Confidence in preschoolers
Support your child’s growth with autonomy-focused parenting. Encourage skill-building, praise effort, and foster confidence through challenges and age-appropriate tasks.
Key Concepts
- “Autonomy-supportive” parenting: provide support, encouragement, and choices, follow your child’s lead, and nudge them to stretch their skills in their learning “sweet spot”.
- A child’s “sweet spot” is when a task is juuuust challenging enough that they can do it with minimal support from you. It’s a chance for them to stretch beyond what they thought they could do.
- Praise can support your child’s confidence if it’s sincere and process-focused (not product-focused). Try to avoid “inflated” praise (“OMG THAT IS THE BEST PICTURE EVER!!”) – it can have the opposite effect.

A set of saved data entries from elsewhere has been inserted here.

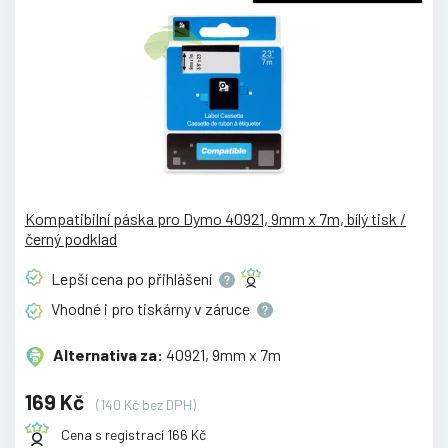
Kompatibilní páska pro Dymo 40921, 9mm x 7m, bílý tisk /
černý podklad
Lepší cena po
přihlášení
Vhodné i pro tiskárny v
záruce
Alternativa za:
40921, 9mm x 7m
169 Kč
(140 Kč bez DPH)
Cena s registrací 166 Kč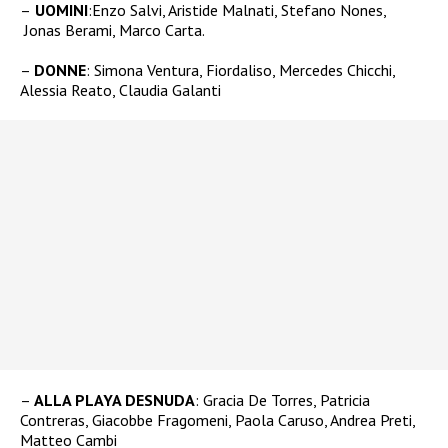
–
UOMINI
:Enzo Salvi, Aristide Malnati, Stefano Nones,
Jonas Berami, Marco Carta.
–
DONNE
: Simona Ventura, Fiordaliso, Mercedes Chicchi,
Alessia Reato, Claudia Galanti
–
ALLA PLAYA DESNUDA
: Gracia De Torres, Patricia
Contreras, Giacobbe Fragomeni, Paola Caruso, Andrea Preti,
Matteo Cambi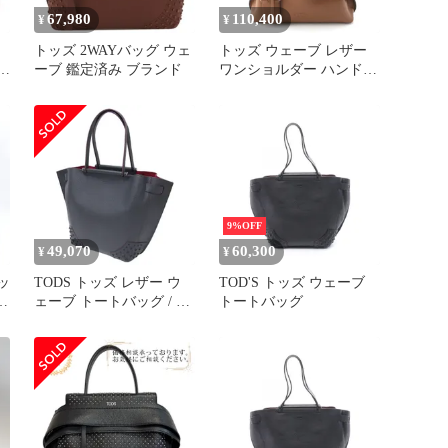
67,980
110,400
¥
¥
トッズ 2WAYバッグ ウェ
トッズ ウェーブ レザー
ハ
ーブ 鑑定済み ブランド
ワンショルダー ハンドバ
ー
ッグ
XBWWAVJ0200WPEG815
ブラウン スモール【中
古】
9%OFF
49,070
60,300
¥
¥
ッ
TODS トッズ レザー ウ
TOD'S トッズ ウェーブ
ブ
ェーブ トートバッグ / 肩
トートバッグ
掛け ショルダー 配色
WAVE チャコールグレー
イタリア製 ブランド カ
バン【レディース】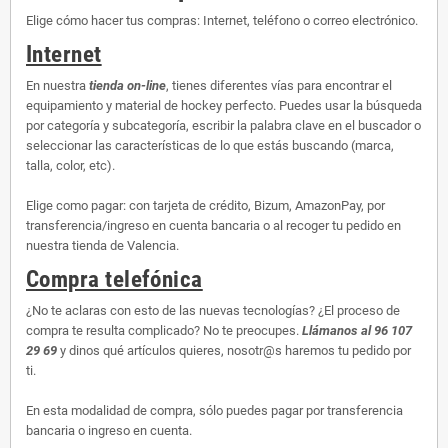
Elige cómo hacer tus compras: Internet, teléfono o correo electrónico.
Internet
En nuestra
tienda on-line
, tienes diferentes vías para encontrar el
equipamiento y material de hockey perfecto. Puedes usar la búsqueda
por categoría y subcategoría, escribir la palabra clave en el buscador o
seleccionar las características de lo que estás buscando (marca,
talla, color, etc).
Elige como pagar: con tarjeta de crédito, Bizum, AmazonPay, por
transferencia/ingreso en cuenta bancaria o al recoger tu pedido en
nuestra tienda de Valencia.
Compra telefónica
¿No te aclaras con esto de las nuevas tecnologías? ¿El proceso de
compra te resulta complicado? No te preocupes.
Llámanos al 96 107
29 69
y dinos qué artículos quieres, nosotr@s haremos tu pedido por
ti.
En esta modalidad de compra, sólo puedes pagar por transferencia
bancaria o ingreso en cuenta.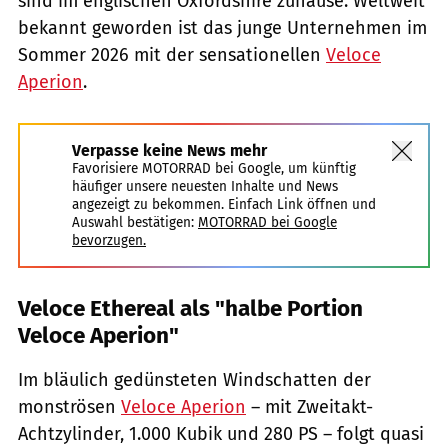
sind im englischen Oxfordshire zuhause. Weltweit
bekannt geworden ist das junge Unternehmen im
Sommer 2026 mit der sensationellen
Veloce
Aperion
.
Verpasse keine News mehr
Favorisiere MOTORRAD bei Google, um künftig
häufiger unsere neuesten Inhalte und News
angezeigt zu bekommen. Einfach Link öffnen und
Auswahl bestätigen:
MOTORRAD bei Google
bevorzugen.
Veloce Ethereal als "halbe Portion
Veloce Aperion"
Im bläulich gedünsteten Windschatten der
monströsen
Veloce Aperion
– mit Zweitakt-
Achtzylinder, 1.000 Kubik und 280 PS – folgt quasi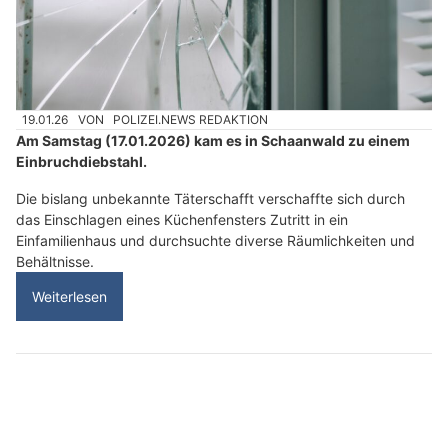
19.01.26
VON
POLIZEI.NEWS REDAKTION
Am Samstag (17.01.2026) kam es in Schaanwald zu einem
Einbruchdiebstahl.
Die bislang unbekannte Täterschafft verschaffte sich durch
das Einschlagen eines Küchenfensters Zutritt in ein
Einfamilienhaus und durchsuchte diverse Räumlichkeiten und
Behältnisse.
Weiterlesen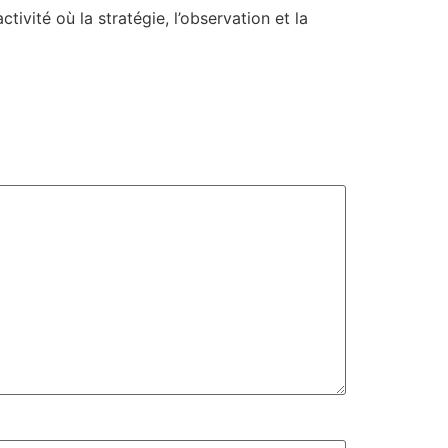
ivité où la stratégie, l’observation et la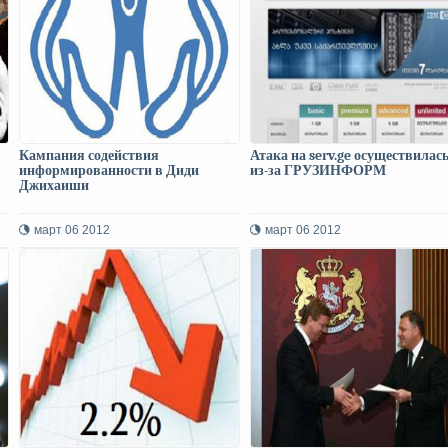
Кампания содействия
Атака на serv.ge осуществилась
информированности в Диди
из-за ГРУЗИНФОРМ
Джихаиши
март 06 2012
март 06 2012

- Pay attention to how you discuss your child relative to other kids or siblings (this can impact self-esteem and confidence). Avoid comparison language.
What to Try
- Share moments when your own confidence is shaky so that your child can begin to understand that these feelings are normal.

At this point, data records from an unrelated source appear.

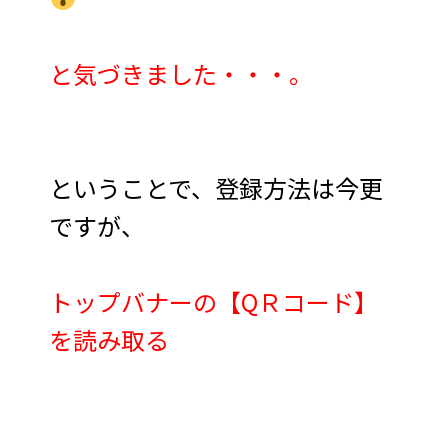
と気づきました・・・。
ということで、登録方法は今更
ですが、
トップバナーの【QＲコード】
を読み取る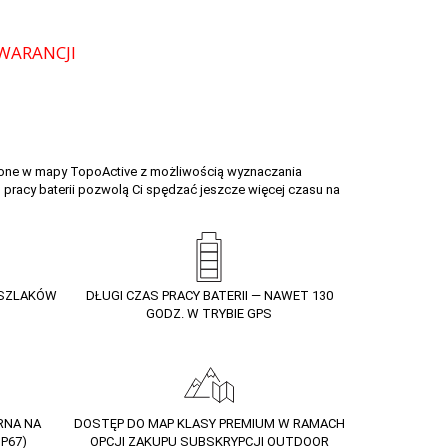
one w mapy TopoActive z możliwością wyznaczania
as pracy baterii pozwolą Ci spędzać jeszcze więcej czasu na
 SZLAKÓW
DŁUGI CZAS PRACY BATERII — NAWET 130
GODZ. W TRYBIE GPS
ORNA NA
DOSTĘP DO MAP KLASY PREMIUM W RAMACH
P67)
OPCJI ZAKUPU SUBSKRYPCJI OUTDOOR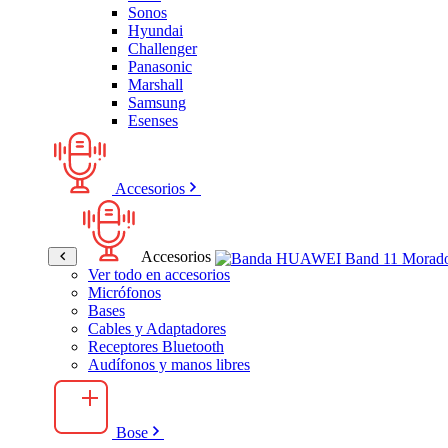
Sonos
Hyundai
Challenger
Panasonic
Marshall
Samsung
Esenses
Accesorios
Accesorios
Ver todo en accesorios
Micrófonos
Bases
Cables y Adaptadores
Receptores Bluetooth
Audífonos y manos libres
Bose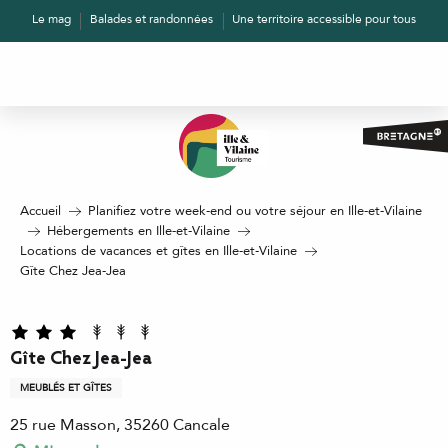
Aller
Le mag
Balades et randonnées
Une territoire accessible pour tous
au
contenu
principal
Accueil
Planifiez votre week-end ou votre séjour en Ille-et-Vilaine
Hébergements en Ille-et-Vilaine
Locations de vacances et gîtes en Ille-et-Vilaine
Gîte Chez Jea-Jea
Gîte Chez Jea-Jea
MEUBLÉS ET GÎTES
25 rue Masson, 35260 Cancale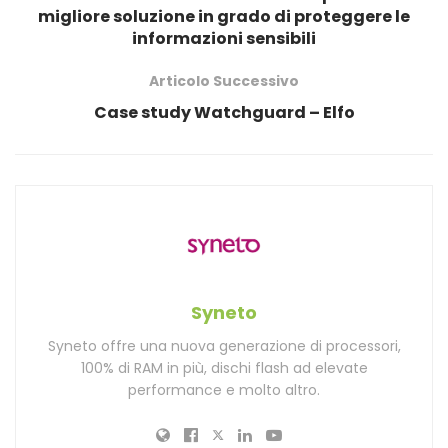
migliore soluzione in grado di proteggere le
informazioni sensibili
Articolo Successivo
Case study Watchguard – Elfo
Syneto
Syneto offre una nuova generazione di processori,
100% di RAM in più, dischi flash ad elevate
performance e molto altro.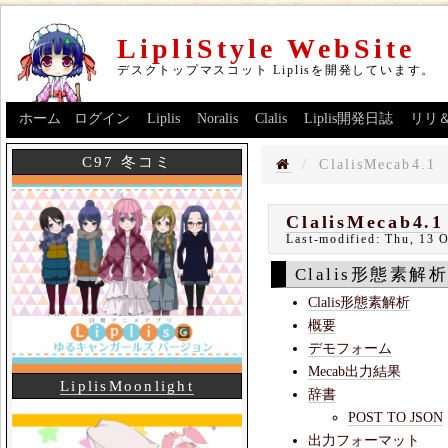
LipliStyle WebSite
デスクトップマスコット Liplisを開発しています。
ホーム
ログイン
Liplis
Noralis
Clalis
Liplis開発日誌
リリ
C97 冬コミ
ClalisMecab4.1
ClalisMecab4.1
Last-modified:
Thu, 13 
Clalis形態素解
Clalis形態素解析
概要
デモフォーム
Mecab出力結果
LiplisMoonlight
辞書
POST TO JSON
出力フォーマット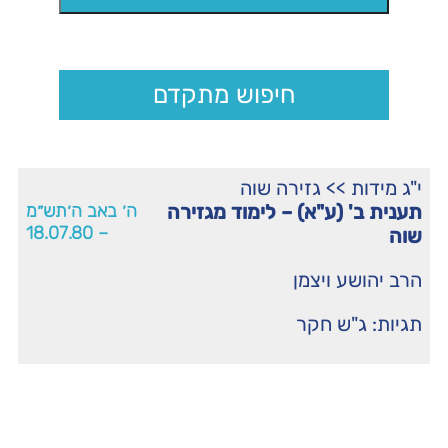
חיפוש מתקדם
י"ג מידות
>>
גזירה שוה
תענית ב' (ע"א) – לימוד מגזירה
ה׳ באב ה׳תש״מ
– 18.07.80
שוה
הרב יהושע ויצמן
תגיות:
ג"ש חקר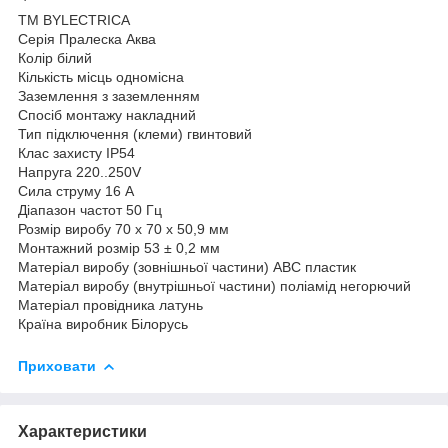
ТМ BYLECTRICA
Серія Пралеска Аква
Колір білий
Кількість місць одномісна
Заземлення з заземленням
Спосіб монтажу накладний
Тип підключення (клеми) гвинтовий
Клас захисту IP54
Напруга 220..250V
Сила струму 16 А
Діапазон частот 50 Гц
Розмір виробу 70 х 70 х 50,9 мм
Монтажний розмір 53 ± 0,2 мм
Матеріал виробу (зовнішньої частини) ABC пластик
Матеріал виробу (внутрішньої частини) поліамід негорючий
Матеріал провідника латунь
Країна виробник Білорусь
Приховати
Характеристики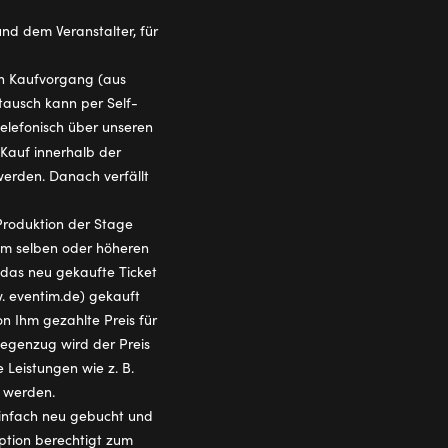
d dem Veranstalter, für
en Kaufvorgang (aus
ausch kann per Self-
telefonisch über unseren
Kauf innerhalb der
werden. Danach verfällt
Produktion der Stage
em selben oder höheren
 das neu gekaufte Ticket
. eventim.de) gekauft
n Ihm gezahlte Preis für
Gegenzug wird der Preis
 Leistungen wie z. B.
t werden.
 einfach neu gebucht und
ption berechtigt zum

- Encourage failure. Yep, you heard that right! Instead of telling your child where the lego piece goes, let them experience frustration and attempt trial/error. This might be painful for you, but it lets your child know that you have confidence in their ability.

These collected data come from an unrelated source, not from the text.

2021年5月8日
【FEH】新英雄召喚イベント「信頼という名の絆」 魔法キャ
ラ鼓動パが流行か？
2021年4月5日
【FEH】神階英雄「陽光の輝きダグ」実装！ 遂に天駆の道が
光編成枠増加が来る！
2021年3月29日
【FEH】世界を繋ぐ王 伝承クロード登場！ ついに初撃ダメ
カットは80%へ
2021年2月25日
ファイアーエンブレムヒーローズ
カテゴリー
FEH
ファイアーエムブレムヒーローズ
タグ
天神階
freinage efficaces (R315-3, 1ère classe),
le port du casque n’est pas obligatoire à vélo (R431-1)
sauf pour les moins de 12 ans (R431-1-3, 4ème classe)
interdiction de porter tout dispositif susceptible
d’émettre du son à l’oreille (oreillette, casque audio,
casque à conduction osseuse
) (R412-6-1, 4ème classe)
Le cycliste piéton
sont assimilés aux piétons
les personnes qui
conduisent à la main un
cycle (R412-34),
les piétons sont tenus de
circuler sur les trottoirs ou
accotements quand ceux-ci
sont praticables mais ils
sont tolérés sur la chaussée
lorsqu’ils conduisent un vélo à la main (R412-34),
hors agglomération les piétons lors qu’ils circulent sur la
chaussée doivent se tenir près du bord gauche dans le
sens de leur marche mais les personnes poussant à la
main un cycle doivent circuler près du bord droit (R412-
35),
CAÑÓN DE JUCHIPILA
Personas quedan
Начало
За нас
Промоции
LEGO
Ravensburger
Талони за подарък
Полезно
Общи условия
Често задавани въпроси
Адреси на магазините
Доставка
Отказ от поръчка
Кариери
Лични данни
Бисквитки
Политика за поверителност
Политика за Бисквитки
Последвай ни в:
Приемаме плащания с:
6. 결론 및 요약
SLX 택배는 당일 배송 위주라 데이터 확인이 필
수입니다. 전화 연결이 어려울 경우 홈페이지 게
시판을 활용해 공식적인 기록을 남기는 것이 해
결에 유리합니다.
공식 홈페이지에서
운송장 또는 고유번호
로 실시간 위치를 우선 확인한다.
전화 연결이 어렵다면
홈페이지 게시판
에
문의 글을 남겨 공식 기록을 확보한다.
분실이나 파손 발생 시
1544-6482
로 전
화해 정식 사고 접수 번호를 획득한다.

- Model and encourage positive self-talk (“Hm…I’m close to completing this puzzle, but what am I missing?”).
- Talk about your child’s moments of success after they’ve happened (“I remember when you solved that tricky puzzle! Remember how hard you worked on that?”).
- Involve your toddler in age-appropriate tasks around the house (putting toys away, placing clothes in a hamper). They can be valuable helpers (and helping with chores can lead to more confidence in abilities).
- Hint: a chart with visual cues is helpful at this age!